Your output should be the line with "thumb cmc: (1201, 835)" and all following lines of the data below, through the end, repeated exactly.
__________________________________________________
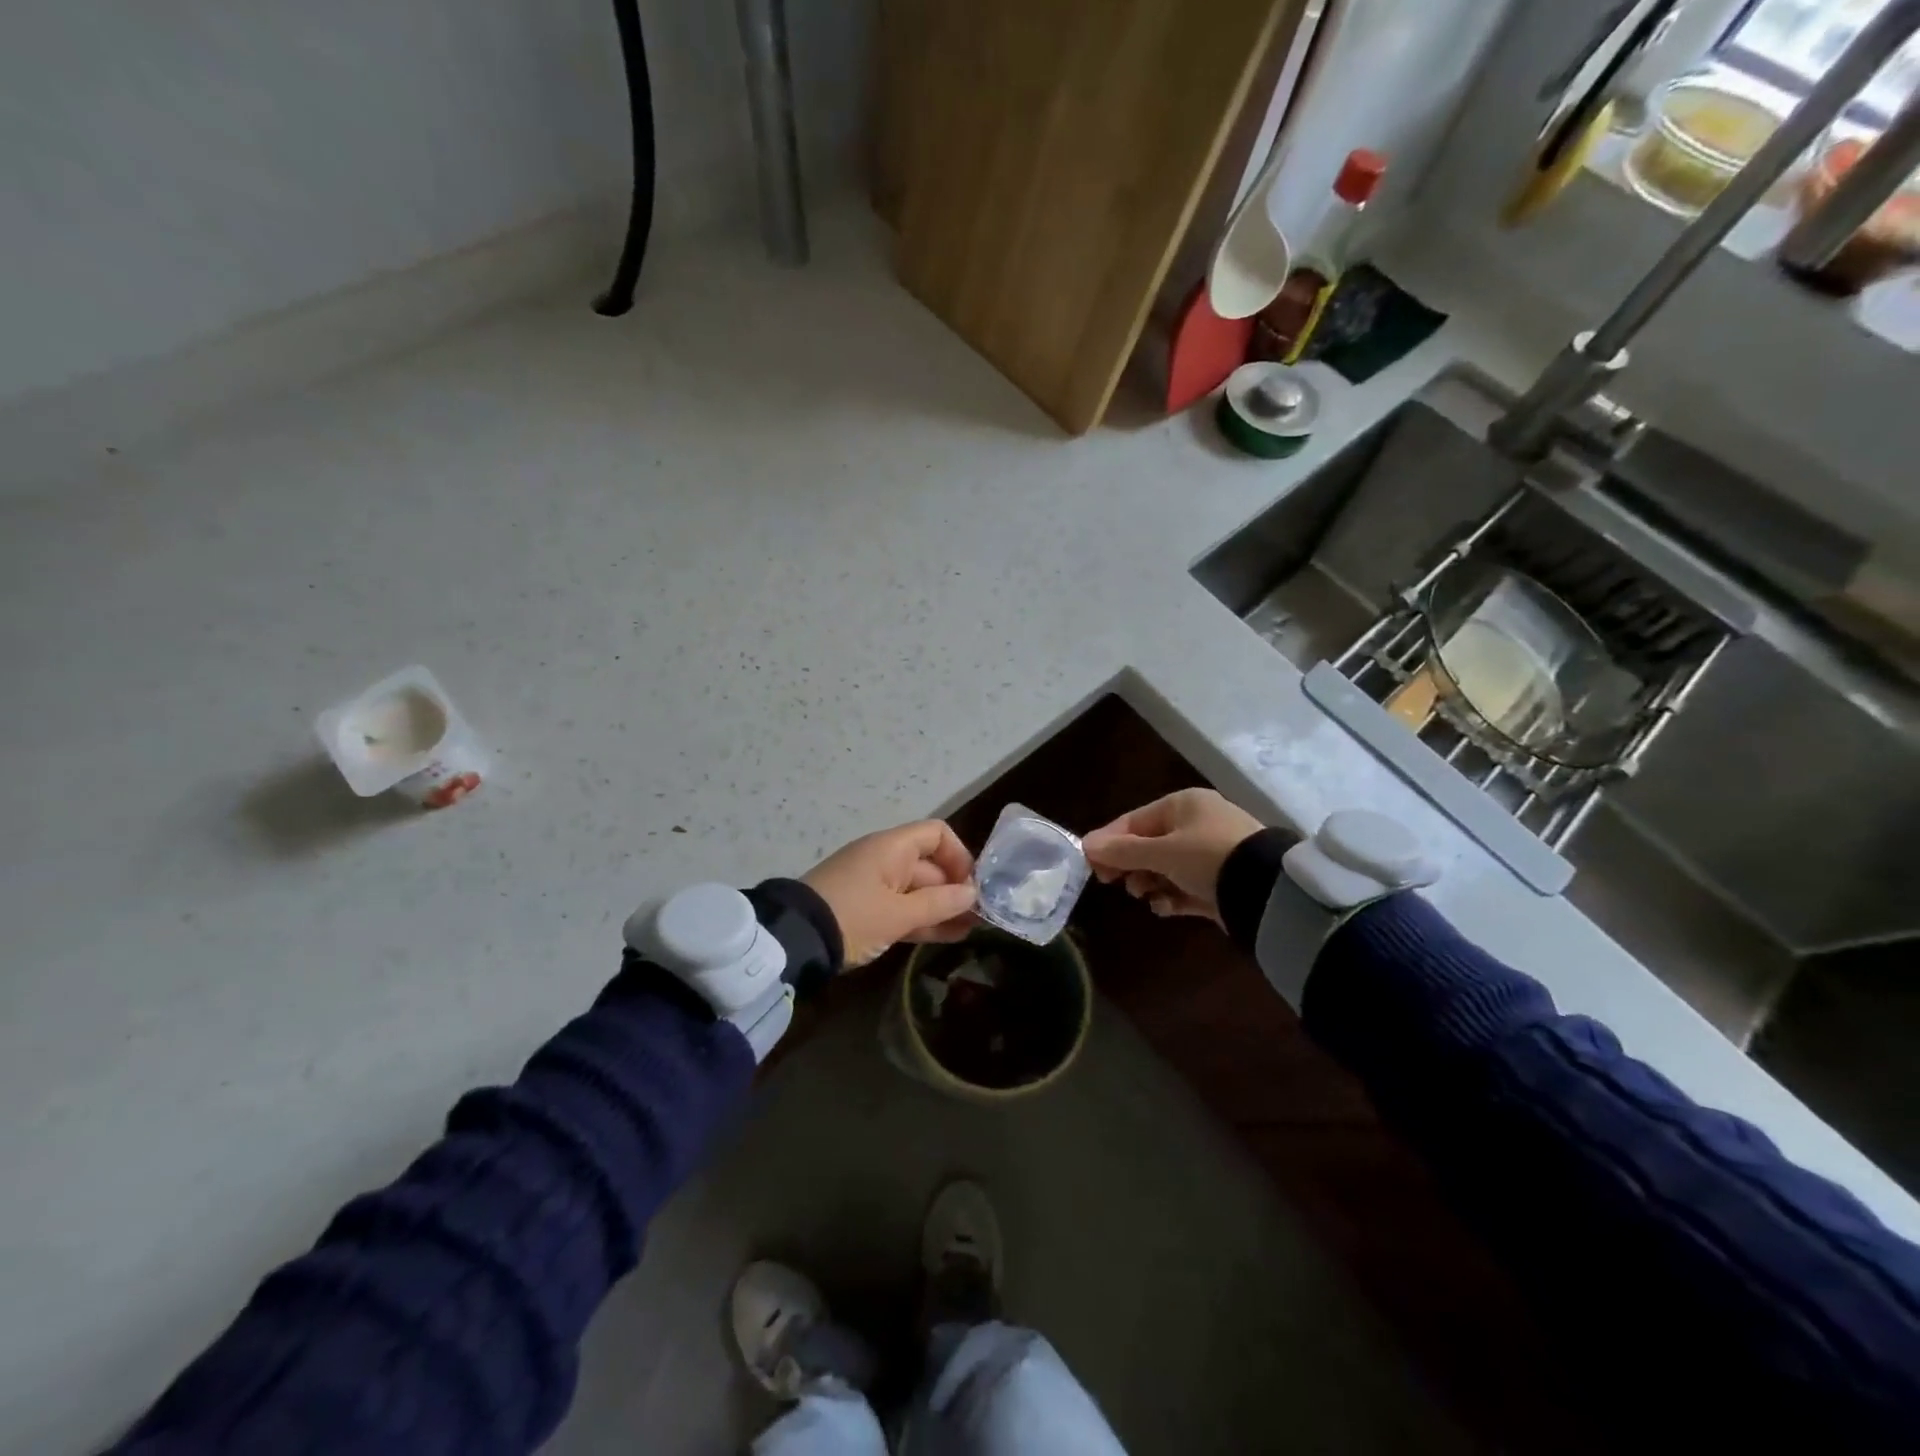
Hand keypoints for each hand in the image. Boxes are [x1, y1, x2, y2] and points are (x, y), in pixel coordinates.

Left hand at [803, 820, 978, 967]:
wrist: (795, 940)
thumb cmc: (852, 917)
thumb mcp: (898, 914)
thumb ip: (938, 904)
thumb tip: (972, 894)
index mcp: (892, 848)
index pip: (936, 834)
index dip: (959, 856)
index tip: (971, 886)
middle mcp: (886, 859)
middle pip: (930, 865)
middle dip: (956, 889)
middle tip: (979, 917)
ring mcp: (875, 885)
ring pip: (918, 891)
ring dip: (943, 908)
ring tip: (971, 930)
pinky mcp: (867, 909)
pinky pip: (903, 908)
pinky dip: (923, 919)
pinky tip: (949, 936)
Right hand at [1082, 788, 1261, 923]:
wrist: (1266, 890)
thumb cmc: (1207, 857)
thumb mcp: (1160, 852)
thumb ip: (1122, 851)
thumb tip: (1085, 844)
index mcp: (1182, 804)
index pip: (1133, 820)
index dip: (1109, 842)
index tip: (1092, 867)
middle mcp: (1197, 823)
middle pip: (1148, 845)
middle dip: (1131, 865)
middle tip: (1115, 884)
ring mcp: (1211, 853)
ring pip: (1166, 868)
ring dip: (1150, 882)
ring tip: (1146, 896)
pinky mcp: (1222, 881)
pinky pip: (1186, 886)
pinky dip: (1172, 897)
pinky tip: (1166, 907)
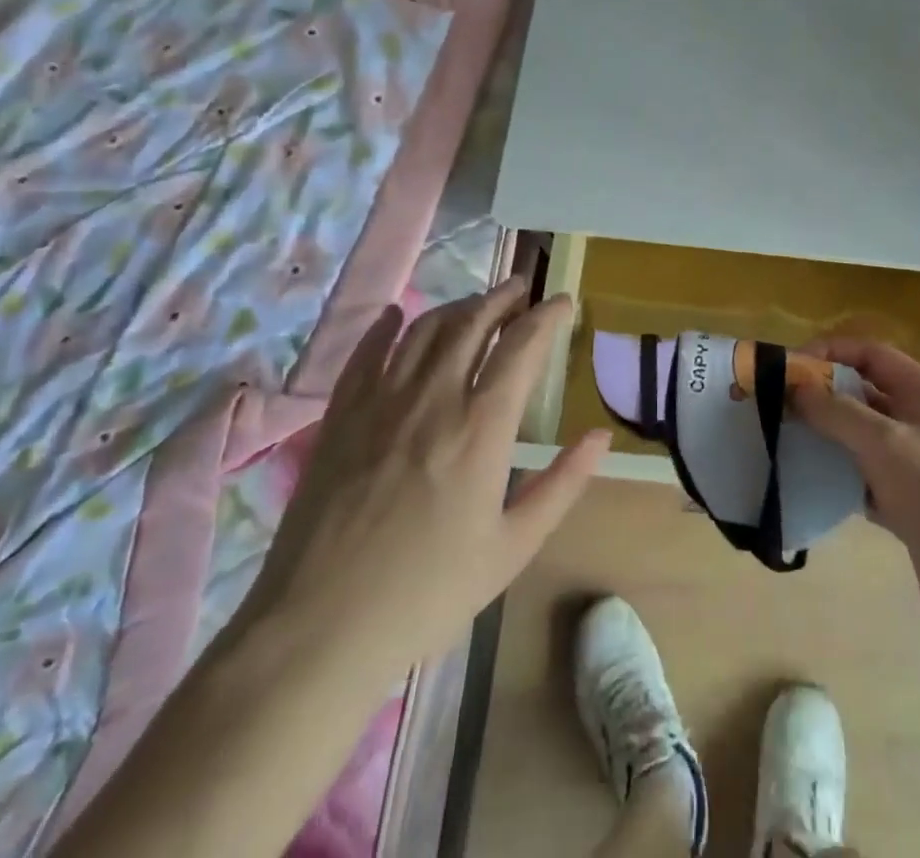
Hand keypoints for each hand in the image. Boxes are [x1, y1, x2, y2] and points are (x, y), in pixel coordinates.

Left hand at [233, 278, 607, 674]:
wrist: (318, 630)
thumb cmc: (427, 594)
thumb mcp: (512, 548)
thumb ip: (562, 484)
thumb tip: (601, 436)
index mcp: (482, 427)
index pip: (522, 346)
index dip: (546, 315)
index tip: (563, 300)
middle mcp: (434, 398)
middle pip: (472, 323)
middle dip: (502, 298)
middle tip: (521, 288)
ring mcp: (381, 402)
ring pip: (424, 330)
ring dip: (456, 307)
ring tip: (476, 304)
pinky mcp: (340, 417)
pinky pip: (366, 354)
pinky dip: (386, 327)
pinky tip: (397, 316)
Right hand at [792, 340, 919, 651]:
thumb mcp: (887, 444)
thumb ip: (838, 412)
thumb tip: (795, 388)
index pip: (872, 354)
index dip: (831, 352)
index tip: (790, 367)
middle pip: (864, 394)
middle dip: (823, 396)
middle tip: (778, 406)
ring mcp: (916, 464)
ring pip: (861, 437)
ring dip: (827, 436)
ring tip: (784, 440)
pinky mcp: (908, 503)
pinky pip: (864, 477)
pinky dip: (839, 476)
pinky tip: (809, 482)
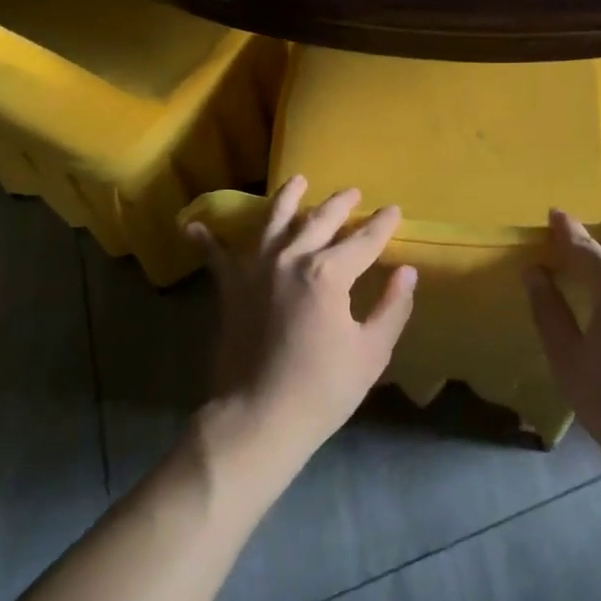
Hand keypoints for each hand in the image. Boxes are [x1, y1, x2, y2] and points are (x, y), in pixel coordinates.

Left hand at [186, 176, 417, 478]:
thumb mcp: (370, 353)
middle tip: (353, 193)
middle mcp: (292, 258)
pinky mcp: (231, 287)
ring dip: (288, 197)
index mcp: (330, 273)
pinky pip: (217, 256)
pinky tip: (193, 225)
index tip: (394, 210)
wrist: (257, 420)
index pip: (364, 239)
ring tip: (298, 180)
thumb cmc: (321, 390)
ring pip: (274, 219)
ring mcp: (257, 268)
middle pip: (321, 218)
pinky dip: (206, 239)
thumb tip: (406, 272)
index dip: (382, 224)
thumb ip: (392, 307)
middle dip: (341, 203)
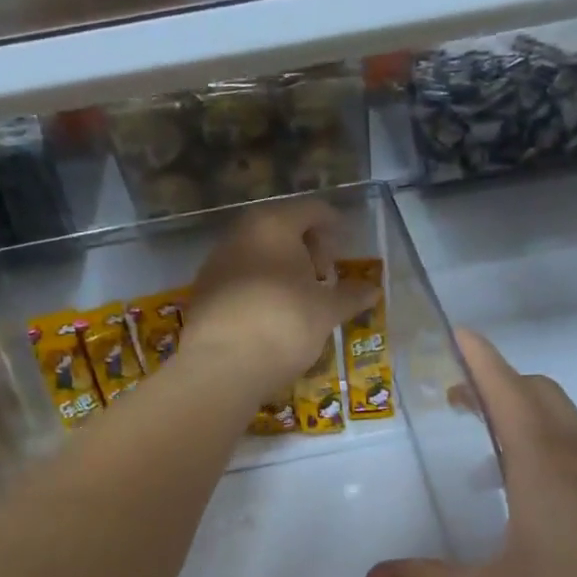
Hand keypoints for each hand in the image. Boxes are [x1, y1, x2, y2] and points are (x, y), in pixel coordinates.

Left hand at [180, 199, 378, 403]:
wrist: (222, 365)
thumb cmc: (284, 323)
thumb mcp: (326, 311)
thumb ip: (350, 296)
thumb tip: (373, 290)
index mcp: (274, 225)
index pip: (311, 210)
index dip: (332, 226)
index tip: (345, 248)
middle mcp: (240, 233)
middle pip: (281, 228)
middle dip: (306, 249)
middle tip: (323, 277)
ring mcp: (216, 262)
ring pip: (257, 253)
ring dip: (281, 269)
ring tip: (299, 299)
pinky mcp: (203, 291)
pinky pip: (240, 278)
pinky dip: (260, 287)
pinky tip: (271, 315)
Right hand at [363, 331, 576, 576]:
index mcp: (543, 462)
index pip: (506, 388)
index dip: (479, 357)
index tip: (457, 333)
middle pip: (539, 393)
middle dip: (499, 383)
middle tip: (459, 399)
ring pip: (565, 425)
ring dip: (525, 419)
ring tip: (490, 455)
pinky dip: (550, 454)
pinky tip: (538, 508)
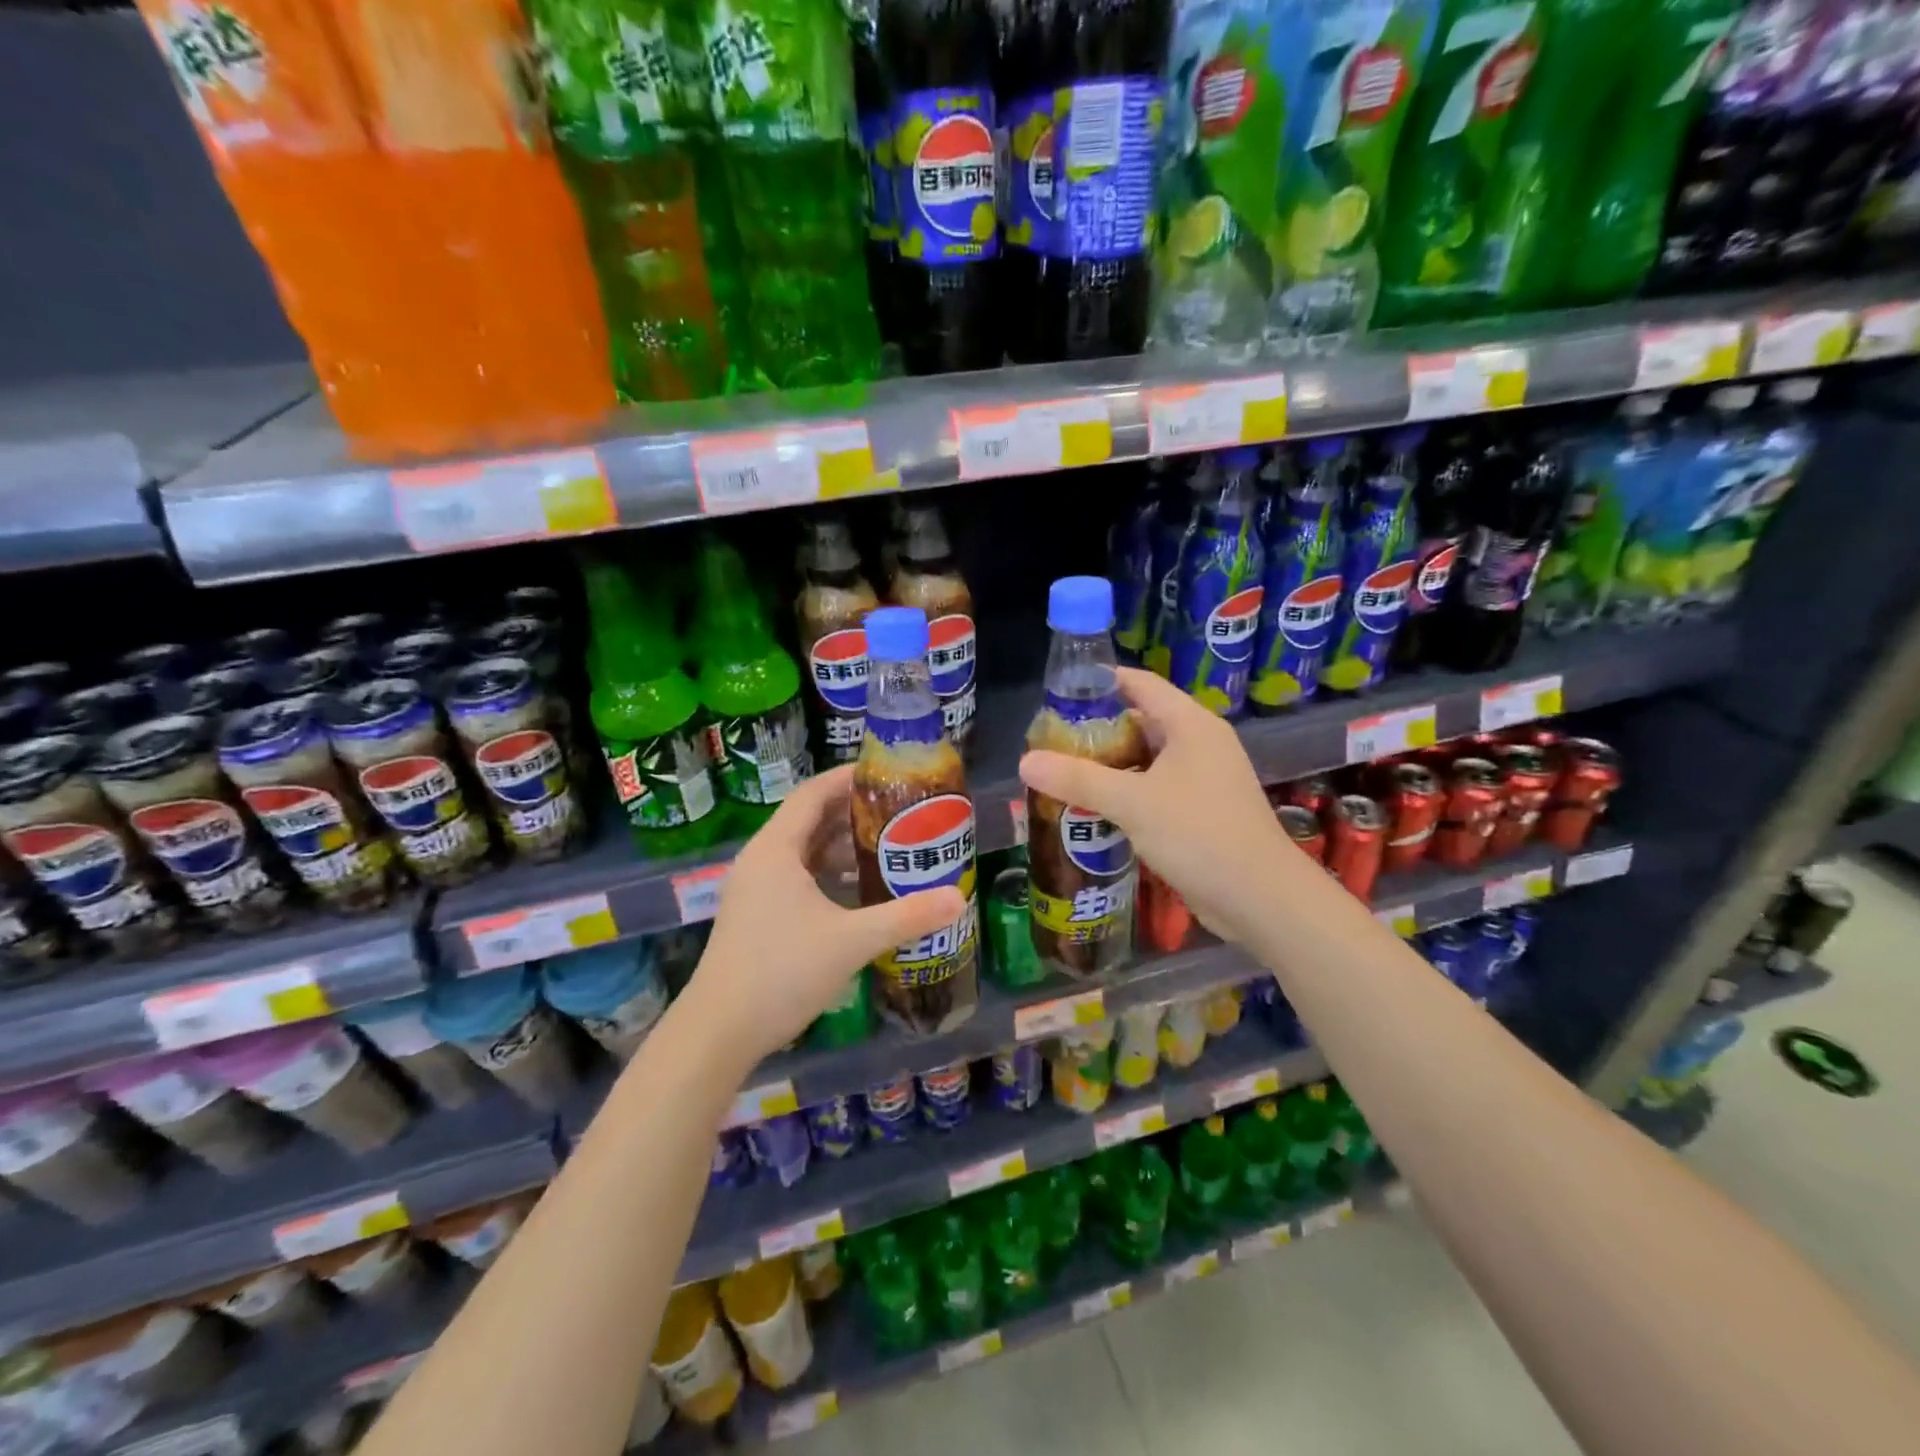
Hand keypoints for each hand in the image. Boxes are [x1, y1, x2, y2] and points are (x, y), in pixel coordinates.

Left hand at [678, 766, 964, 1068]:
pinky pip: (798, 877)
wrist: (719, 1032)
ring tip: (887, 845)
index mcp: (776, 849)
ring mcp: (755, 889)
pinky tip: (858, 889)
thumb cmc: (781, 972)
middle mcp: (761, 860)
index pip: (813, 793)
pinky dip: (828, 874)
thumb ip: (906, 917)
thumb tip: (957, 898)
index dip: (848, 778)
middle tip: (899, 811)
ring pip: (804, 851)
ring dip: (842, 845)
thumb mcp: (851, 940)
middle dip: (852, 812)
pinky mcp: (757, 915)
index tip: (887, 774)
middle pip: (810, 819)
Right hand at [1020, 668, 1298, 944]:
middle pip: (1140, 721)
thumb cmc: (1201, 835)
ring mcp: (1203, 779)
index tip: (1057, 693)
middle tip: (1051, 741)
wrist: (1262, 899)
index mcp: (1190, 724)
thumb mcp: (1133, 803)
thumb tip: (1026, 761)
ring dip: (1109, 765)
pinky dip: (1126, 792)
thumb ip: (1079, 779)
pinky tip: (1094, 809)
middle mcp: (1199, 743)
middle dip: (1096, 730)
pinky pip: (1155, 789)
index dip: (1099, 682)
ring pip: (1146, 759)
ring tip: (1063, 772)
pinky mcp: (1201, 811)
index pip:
__________________________________________________
* **PROBLEM SOLUTION**:
thumb cmc: (1201, 835)
ring mcp: (1203, 779)
index tip: (1057, 693)
middle tip: (1051, 741)
wrist: (1262, 899)
index mcp: (1190, 724)
thumb mcp: (1133, 803)
thumb tip: (1026, 761)
ring dip: (1109, 765)
pinky dip: (1126, 792)
thumb ip: (1079, 779)
pinky tip: (1094, 809)
middle mcp: (1199, 743)
middle dip: (1096, 730)
pinky pip: (1155, 789)
index dip: (1099, 682)
ring pip: (1146, 759)
ring tip: (1063, 772)
pinky mcp: (1201, 811)
index pip:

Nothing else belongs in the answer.